I hear talk about weighing hives for the winter as a good indicator for adequate stores, but I've a question.
I've got two hives with all-medium, 10-frame boxes. One has six boxes and one has seven. I just added a super to the one with six boxes. How do you go about weighing hives? I do not have a scale that will work with the size of hive boxes, and I'm not going to go out and buy one. So is it experience that tells you that your hives are heavy or light or do people have some more accurate way of doing it without having to actually weigh the things on a scale?

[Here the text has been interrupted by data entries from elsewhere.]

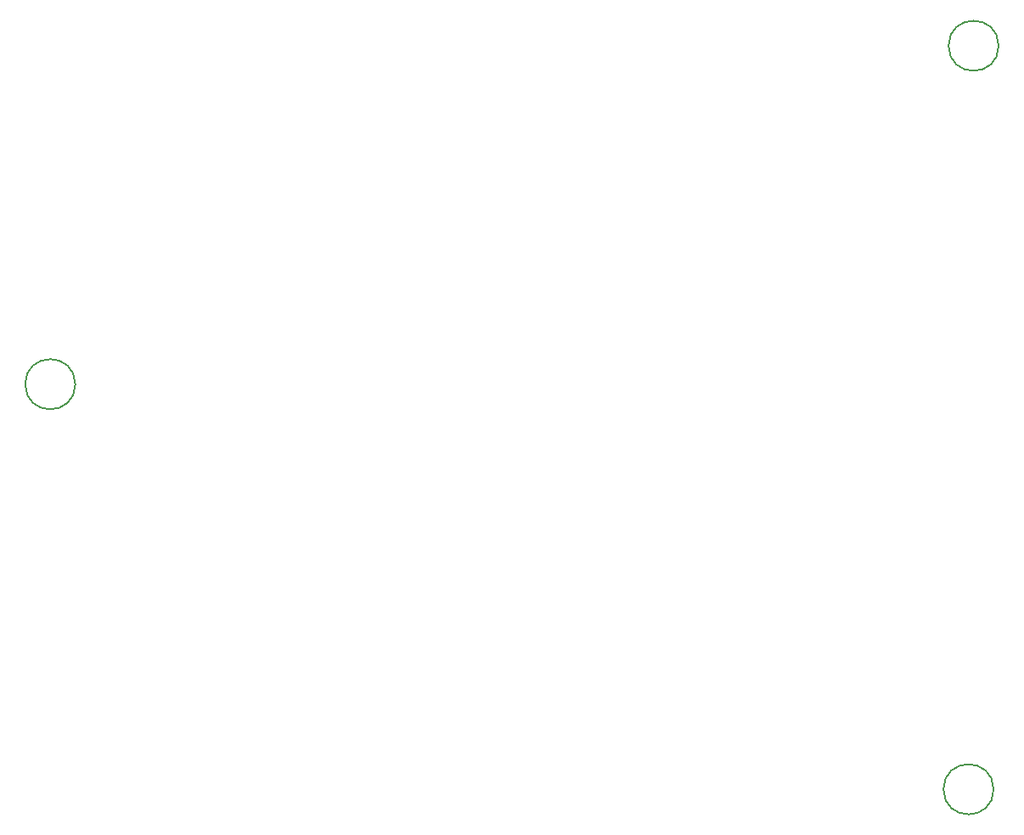
<source format=gbr>
%TF.GenerationSoftware,KiCad,Pcbnew,(6.0.9)*%
%TF.CreationDate,2023-01-27T19:17:15-09:00*%
%TF.ProjectId,EYEBROW WARNING INDICATOR_LEFT,45594542-524f-4572-9057-41524e494e47,rev?*%
%TF.SameCoordinates,Original*%
%TF.FileFunction,Other,Comment*%
%FSLAX46Y46*%
G04 Gerber Fmt 4.6, Leading zero omitted, Abs format (unit mm)*
G04 Created by KiCad (PCBNEW (6.0.9)) date 2023-01-27 19:17:15*
%MOMM*%
%LPD*%
G01*
G04 APERTURE LIST*
%ADD10C,0.150000*%
G04 APERTURE END LIST*
D10*
%TO.C,H3*%
X197698999Y-135118097D02*
G75*
G03*
X197698999Y-135118097I-2500000J0D01*
G01*
%TO.C,H2*%
X198206999Y-60928251D02*
G75*
G03*
X198206999Y-60928251I-2500000J0D01*
G01*
%TO.C,H1*%
X106132000Y-94699611D02*
G75*
G03*
X106132000Y-94699611I-2500000J0D01*
G01*
%TD*%
M02*

</source>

Also, for those of you who feed 2:1 sugar water in preparation for winter: if you have excess of stores to get through the winter (which is to say, you've got capped stores from the previous year when the flow starts the following spring), how do you know your honey the next season isn't just capped sugar water from the previous season? Do you pull frames of capped stores during the onset of the flow if you've got stores left over? Out of too much fear of losing bees I can't afford to replace in the spring, I've been feeding heavily.

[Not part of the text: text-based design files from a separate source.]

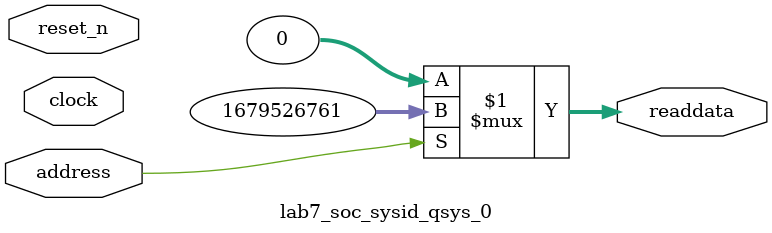
<source format=v>



// synthesis translate_off
`timescale 1ns / 1ps
// synthesis translate_on

// turn off superfluous verilog processor warnings 
// altera message_level Level1 
// altera message_off 10034 10035 10036 10037 10230 10240 10030 

module lab7_soc_sysid_qsys_0 (
               // inputs:
                address,
                clock,
                reset_n,

               // outputs:
                readdata
             )
;

  output  [ 31: 0] readdata;
  input            address;
  input            clock;
  input            reset_n;

  wire    [ 31: 0] readdata;
  //control_slave, which is an e_avalon_slave
  assign readdata = address ? 1679526761 : 0;

endmodule



</source>
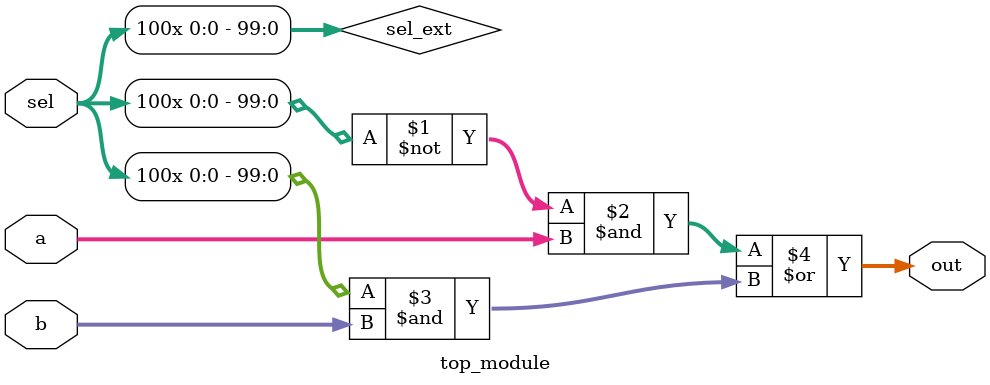
<source format=v>
module top_module(output wire [99:0] out, input wire sel, input wire [99:0] a, b);
    wire [99:0] sel_ext;
    assign sel_ext = {100{sel}};
    assign out = ~sel_ext&a | sel_ext&b;
endmodule


</source>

Lastly, I was told to put the queen in the bottom box in preparation for winter. I couldn't find the queen in either hive, and there were bees in all the boxes. There was not a clear place to me where the queen was supposedly working (although, it was obvious she wasn't working in the honey supers), so I left them as is other than to make sure the heavy boxes with either all honey or mostly honey were moved to the top. I've read that people use four mediums or so for winter which I take to mean two cluster boxes and two boxes of stores. How do I get my hives down to four boxes? Do I wait until it's colder and the bees are in an actual cluster so I know where they are before I start pulling things apart?